● **Assignment**: Please give an exact transcription of the lines below, from the one that contains "left shoulder: (387, 228)" to the very last, with no other lines.
↓
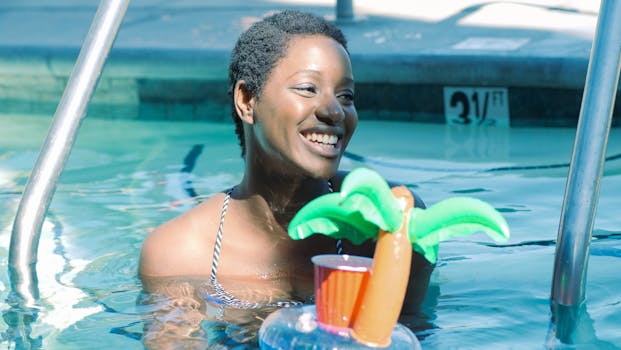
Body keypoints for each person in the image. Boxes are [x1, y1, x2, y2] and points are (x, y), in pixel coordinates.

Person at [138, 10, 433, 347]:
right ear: (247, 100)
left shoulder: (387, 228)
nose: (334, 111)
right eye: (308, 89)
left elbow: (414, 335)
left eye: (346, 96)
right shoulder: (178, 253)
↑
● **Solution for this problem**:
left shoulder: (387, 228)
nose: (334, 111)
right eye: (308, 89)
left elbow: (414, 335)
left eye: (346, 96)
right shoulder: (178, 253)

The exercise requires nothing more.